President Buhari also needs to institute and enforce a zero-tolerance policy toward executive branch interference with the courts, as well as commit to reining in those officials who interfere or exert undue pressure on anti-corruption agencies. Like with the courts, he needs to ensure funds budgeted to anti-corruption agencies are released in a timely way.

The President should also demand that anti-corruption agencies develop strategic, capacity-building spending plans and demonstrate greater transparency with regard to their budgets and expenditures. He also must appoint more respected technocrats, jurists, and civil society figures to serve on the boards of the anti-corruption agencies and reduce the de facto control board members have over staffing and operational decisions.

For its part, the National Assembly — Nigeria’s federal legislature — should sit down with the EFCC, ICPC, and CCB with the aim of undertaking long-overdue legislative fixes and improvements to their establishing acts and other key laws that they routinely use to prosecute cases. Legislators should, for example, pass laws that enable anti-corruption agencies to better handle emerging challenges such as cryptocurrencies and witness protection.

Nigeria’s main anti-corruption agencies — the EFCC, ICPC, and CCB — should increase transparency as well as intensify collaboration and information sharing with other government agencies and non-governmental partners. They must also work to improve case management and professionalize prosecutors to ensure that the agency prosecutes a more limited number of cases to a higher standard.

The EFCC, in particular, should be careful to avoid “mission creep” and maintain its focus on agency resources on high-level corruption investigations and prosecutions. This should include relinquishing secondary mandates—particularly investigating and prosecuting cybercrime cases — by transferring all but a few of the most complex cases to the police.

The international community — particularly the United States, UK, and EU — need to reinvigorate their financial and technical assistance to Nigeria’s anti-corruption agencies and its judiciary, elevating it back to levels seen in the early 2000s. Perhaps more importantly, however, these countries need to take a tough look at how their own policies — and policy failures — that make Nigerian anti-corruption efforts more difficult. For example, Western policymakers need to ask why politically-exposed Nigerians suspected of corrupt practices enjoy near-total freedom to spend their unexplained wealth on high-end property, private schools, and luxury goods in the United States, UK, and Europe.

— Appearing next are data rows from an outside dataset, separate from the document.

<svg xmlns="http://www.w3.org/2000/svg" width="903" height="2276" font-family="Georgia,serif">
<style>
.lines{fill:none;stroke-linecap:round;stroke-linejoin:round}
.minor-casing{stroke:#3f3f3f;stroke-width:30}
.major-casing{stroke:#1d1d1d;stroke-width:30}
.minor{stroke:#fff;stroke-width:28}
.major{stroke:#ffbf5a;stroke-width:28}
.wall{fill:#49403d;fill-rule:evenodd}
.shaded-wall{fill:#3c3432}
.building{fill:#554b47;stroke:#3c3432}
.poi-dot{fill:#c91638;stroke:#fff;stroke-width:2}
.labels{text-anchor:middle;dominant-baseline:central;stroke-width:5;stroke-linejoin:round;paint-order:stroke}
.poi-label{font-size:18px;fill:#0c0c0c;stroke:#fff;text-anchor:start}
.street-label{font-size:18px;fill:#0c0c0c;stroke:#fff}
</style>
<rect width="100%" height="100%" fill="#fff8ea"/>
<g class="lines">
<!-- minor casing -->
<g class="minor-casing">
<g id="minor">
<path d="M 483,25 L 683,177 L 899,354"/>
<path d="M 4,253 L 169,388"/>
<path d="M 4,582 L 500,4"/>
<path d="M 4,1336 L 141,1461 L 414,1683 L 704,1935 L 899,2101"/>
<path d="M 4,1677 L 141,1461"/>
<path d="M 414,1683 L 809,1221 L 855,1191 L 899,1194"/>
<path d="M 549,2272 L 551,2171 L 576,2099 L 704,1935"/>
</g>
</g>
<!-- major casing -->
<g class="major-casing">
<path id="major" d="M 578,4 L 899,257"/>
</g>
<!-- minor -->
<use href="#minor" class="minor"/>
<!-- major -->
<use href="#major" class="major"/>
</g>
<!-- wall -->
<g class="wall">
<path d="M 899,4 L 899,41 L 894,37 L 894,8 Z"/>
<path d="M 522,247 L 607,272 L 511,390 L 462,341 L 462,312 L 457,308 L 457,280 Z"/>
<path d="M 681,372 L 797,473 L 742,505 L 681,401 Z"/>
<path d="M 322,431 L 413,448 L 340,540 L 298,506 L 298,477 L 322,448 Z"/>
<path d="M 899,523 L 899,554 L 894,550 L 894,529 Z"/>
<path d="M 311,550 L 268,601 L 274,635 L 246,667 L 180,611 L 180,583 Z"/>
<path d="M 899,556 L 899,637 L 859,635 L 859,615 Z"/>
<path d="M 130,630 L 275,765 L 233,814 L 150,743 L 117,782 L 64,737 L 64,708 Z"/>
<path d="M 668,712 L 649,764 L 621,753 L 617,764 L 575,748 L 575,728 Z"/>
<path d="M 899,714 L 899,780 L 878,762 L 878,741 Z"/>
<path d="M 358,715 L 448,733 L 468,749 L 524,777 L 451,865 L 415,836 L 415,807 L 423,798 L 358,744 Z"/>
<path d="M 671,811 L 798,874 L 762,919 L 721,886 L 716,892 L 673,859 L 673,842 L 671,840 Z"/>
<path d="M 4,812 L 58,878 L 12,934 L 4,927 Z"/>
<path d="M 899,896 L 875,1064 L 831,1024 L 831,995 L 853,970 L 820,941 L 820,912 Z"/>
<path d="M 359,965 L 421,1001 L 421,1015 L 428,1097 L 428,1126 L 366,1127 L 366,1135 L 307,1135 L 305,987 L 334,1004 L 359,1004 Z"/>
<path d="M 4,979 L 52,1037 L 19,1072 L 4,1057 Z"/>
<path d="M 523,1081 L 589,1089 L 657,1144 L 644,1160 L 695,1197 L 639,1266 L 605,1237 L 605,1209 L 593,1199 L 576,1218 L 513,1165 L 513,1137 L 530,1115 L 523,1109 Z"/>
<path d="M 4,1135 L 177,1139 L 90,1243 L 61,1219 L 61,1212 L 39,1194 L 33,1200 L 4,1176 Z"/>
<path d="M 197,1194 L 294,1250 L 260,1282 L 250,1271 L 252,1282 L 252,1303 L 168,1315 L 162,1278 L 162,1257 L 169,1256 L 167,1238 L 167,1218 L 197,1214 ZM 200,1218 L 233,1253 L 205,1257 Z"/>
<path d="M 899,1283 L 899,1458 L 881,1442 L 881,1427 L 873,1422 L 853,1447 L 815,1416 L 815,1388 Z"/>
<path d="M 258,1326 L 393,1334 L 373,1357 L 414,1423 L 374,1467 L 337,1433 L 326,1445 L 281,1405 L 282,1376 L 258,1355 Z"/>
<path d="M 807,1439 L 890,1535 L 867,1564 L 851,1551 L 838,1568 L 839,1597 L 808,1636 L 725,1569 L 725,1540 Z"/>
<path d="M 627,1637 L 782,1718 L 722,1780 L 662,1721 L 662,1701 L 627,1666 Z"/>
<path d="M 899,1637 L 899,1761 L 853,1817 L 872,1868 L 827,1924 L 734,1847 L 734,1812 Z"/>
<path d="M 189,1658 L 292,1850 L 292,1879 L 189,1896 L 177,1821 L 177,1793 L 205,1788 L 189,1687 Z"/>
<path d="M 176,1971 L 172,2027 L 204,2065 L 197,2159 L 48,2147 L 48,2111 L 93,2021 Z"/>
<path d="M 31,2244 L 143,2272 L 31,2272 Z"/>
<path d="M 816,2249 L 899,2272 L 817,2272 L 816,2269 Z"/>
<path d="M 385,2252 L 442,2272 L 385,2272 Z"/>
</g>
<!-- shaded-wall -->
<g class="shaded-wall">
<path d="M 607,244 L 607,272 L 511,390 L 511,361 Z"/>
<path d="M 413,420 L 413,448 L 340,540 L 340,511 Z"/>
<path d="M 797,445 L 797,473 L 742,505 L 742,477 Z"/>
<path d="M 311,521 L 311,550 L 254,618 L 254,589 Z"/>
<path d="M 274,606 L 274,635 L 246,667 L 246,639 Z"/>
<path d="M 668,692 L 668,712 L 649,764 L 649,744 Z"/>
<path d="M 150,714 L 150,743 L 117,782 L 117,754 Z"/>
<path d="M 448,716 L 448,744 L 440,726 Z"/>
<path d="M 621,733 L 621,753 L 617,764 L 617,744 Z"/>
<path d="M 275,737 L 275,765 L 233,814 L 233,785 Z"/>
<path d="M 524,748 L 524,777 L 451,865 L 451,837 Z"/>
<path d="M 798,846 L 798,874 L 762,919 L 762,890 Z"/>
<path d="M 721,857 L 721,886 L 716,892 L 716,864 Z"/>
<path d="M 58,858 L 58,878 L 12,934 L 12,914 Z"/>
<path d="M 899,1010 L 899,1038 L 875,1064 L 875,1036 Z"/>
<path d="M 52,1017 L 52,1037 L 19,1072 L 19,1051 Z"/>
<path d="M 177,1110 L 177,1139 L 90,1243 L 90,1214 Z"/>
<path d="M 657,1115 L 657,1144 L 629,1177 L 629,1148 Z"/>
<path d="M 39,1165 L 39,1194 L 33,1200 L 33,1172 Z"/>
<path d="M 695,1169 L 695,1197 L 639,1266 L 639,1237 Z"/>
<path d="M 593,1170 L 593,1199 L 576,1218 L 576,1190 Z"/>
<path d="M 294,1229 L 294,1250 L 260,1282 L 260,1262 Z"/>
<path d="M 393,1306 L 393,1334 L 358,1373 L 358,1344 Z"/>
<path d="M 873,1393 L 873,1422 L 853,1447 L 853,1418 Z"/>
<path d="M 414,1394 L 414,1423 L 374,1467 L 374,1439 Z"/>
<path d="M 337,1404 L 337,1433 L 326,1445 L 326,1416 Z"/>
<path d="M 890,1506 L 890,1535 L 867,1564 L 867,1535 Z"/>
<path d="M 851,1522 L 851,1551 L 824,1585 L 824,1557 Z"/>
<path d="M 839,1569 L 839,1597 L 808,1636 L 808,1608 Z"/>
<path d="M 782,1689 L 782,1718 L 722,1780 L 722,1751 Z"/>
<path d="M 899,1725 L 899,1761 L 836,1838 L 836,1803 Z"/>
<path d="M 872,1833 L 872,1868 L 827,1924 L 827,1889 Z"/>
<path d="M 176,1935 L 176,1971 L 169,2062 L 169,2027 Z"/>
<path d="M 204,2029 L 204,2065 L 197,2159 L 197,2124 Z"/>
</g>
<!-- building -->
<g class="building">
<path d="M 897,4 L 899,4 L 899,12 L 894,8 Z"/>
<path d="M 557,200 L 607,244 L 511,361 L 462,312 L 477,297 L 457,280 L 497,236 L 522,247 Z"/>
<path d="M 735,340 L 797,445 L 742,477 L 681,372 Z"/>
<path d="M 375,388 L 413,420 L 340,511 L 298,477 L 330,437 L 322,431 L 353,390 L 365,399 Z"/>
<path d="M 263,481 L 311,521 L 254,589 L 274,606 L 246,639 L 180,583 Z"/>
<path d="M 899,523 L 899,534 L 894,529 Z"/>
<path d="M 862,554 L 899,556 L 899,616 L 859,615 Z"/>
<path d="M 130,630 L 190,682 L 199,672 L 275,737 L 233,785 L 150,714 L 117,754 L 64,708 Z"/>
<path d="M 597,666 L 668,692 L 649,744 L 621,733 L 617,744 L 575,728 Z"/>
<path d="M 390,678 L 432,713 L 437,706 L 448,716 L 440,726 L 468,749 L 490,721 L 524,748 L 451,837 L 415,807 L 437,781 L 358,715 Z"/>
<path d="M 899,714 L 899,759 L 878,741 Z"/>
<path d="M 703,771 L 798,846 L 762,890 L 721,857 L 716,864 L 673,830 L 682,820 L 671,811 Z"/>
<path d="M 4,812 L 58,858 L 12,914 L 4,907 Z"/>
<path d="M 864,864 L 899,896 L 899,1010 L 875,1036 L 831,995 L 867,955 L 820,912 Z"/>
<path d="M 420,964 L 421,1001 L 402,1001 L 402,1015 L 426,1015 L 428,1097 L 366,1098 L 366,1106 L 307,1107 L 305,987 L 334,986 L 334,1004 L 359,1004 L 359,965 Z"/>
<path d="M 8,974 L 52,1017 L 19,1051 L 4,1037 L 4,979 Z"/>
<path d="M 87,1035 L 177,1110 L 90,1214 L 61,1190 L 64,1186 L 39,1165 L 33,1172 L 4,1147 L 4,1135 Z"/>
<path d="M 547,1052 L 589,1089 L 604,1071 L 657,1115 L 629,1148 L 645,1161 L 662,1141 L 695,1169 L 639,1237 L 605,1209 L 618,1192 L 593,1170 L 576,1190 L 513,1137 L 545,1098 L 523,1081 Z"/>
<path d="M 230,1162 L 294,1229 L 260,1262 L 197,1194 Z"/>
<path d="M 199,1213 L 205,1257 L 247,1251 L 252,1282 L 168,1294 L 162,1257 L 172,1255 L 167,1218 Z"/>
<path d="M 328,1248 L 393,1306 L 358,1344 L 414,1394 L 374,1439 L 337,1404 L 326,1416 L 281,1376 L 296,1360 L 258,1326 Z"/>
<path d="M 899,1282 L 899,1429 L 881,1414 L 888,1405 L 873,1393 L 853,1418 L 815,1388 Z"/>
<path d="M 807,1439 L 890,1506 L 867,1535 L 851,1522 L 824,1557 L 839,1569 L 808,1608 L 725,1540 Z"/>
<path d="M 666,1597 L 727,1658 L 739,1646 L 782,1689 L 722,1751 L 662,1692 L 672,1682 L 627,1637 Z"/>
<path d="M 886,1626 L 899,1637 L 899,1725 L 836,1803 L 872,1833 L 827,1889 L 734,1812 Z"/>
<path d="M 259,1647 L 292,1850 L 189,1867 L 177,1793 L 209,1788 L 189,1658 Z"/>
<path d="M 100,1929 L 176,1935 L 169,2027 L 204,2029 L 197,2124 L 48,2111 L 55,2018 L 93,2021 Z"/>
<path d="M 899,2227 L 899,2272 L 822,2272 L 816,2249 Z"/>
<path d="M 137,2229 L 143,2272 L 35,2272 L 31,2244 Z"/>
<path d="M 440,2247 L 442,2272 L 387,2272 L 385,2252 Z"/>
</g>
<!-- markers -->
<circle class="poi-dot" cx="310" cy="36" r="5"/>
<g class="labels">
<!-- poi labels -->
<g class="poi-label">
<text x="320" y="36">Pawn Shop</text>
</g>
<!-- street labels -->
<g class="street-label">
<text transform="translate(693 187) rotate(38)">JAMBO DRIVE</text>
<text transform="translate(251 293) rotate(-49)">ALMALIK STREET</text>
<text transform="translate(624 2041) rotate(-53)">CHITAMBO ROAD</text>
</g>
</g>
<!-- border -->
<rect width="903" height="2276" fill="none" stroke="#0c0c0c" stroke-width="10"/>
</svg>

With this research and set of recommendations in hand, the University of Edinburgh-led research team is confident that they can positively influence narratives surrounding anti-corruption law enforcement in Nigeria. By looking at evidence of what is actually happening — rather than relying on apocryphal accounts or worn-out stereotypes — policymakers, practitioners, civil society and international partners can work together more effectively to support effective anti-corruption law enforcement practice in Nigeria.